These tests are an important learning experience for the team – Kang believes seeing people’s reactions as they play can be more valuable than quantitative data, “but there comes a point where you just have to go with your gut and do the market tests,” he adds.

EVOLVING THE CANDY CRUSH FRANCHISE

The success of the original Candy Crush, which launched on Facebook before it was released on mobile a few months later, took King by surprise. “We didn’t know how big the game would be, and we surprised ourselves,” explains founder Sebastian Knutsson. Most mobile games enjoy a few weeks or months in the download charts before fading into obscurity – but the original Candy Crush Saga has bucked this trend. It was the top grossing title in the US mobile app store in Q2 of this year, and the Candy Crush franchise has had a phenomenal 2.7 billion downloads to date.

The studio has so far managed to keep players engaged with new levels and and features, but Knutsson says the aim now is to “future-proof” the franchise to keep it alive for “the next 20 or 30 years”. It’s an ambitious plan – but the continued success of classic franchises like Mario has shown that popular games have the potential to grow as technologies and platforms develop.

King sees building out characters and narrative as key to this strategy: “When we built the game, we didn’t expect it to be so big … we kind of stumbled upon a cultural phenomenon and now, we have all these characters in the hands of our players so it felt like a missed opportunity to do something more with them,” he explains. “We know that storytelling and narrative are something players can get behind, so those are the two pillars we’ve built Candy Crush Friends around.”

“You can have a fun game [without characters] – Tetris is a perfect mechanical game – but we have a good mechanic, and then we also have this world that we put it in, so bringing the characters on to the board to help you with the game seems to be the next step in getting players to connect,” he adds. By allowing players to choose characters and costumes, Kang says King is hoping to “give them more ownership through customisation” – and in turn, unlock new opportunities for the Candy Crush brand.

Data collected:

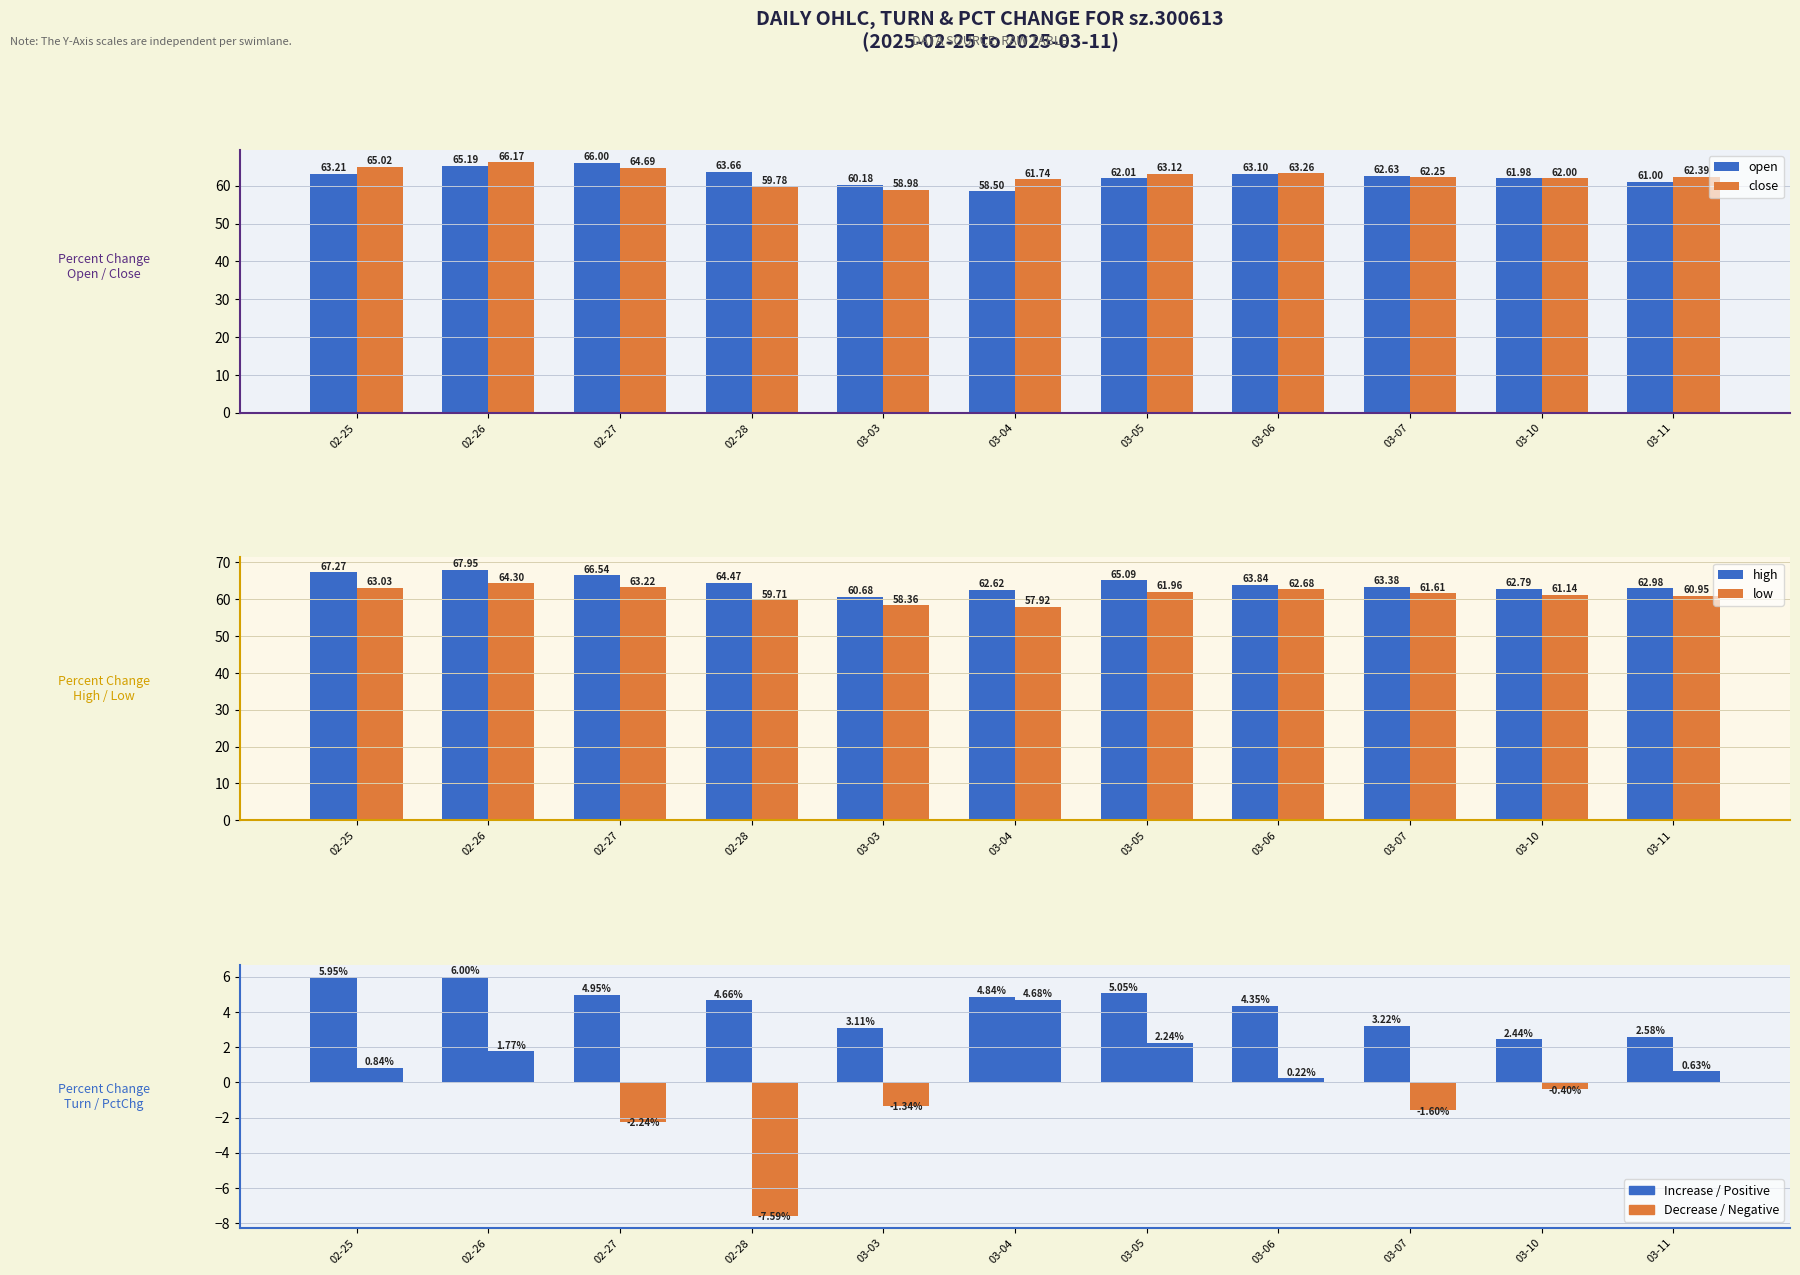

What is the difference between the highest and lowest values at 02-26?

66.2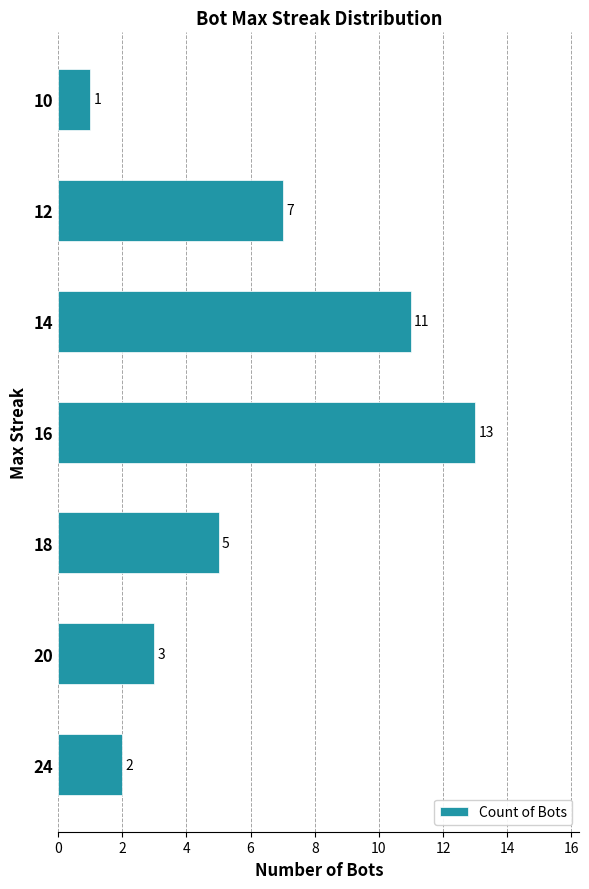

What is the smallest value displayed?

1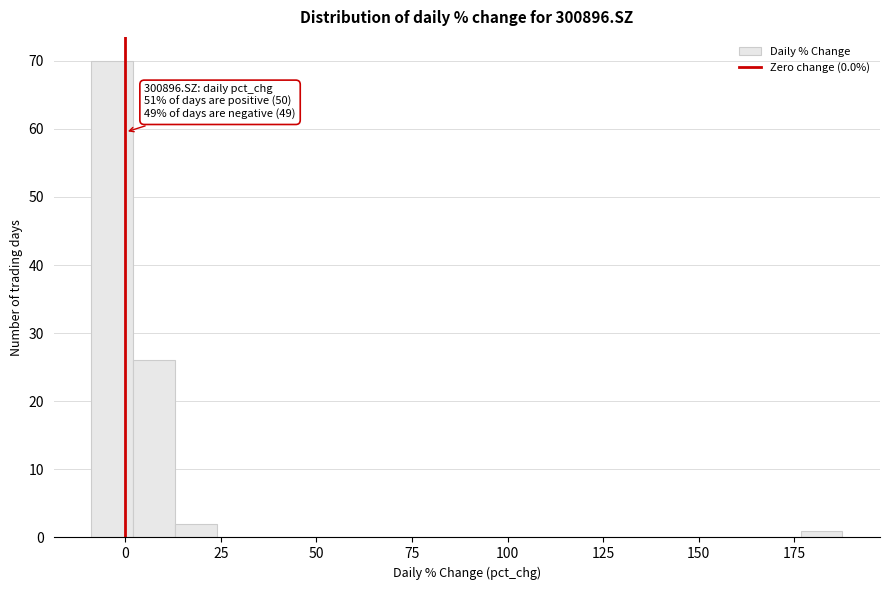

Around what value on the x-axis is the tallest bar? Give the approximate position of its centre, as read against the axis.

-5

§ Your goal
Repeat word for word the part of the Candy Crush article that opens with the words containing "The studio has" and closes with "and platforms develop.". The entries have no connection to the Candy Crush article.

§ Result
The studio has so far managed to keep players engaged with new levels and and features, but Knutsson says the aim now is to “future-proof” the franchise to keep it alive for “the next 20 or 30 years”. It’s an ambitious plan – but the continued success of classic franchises like Mario has shown that popular games have the potential to grow as technologies and platforms develop.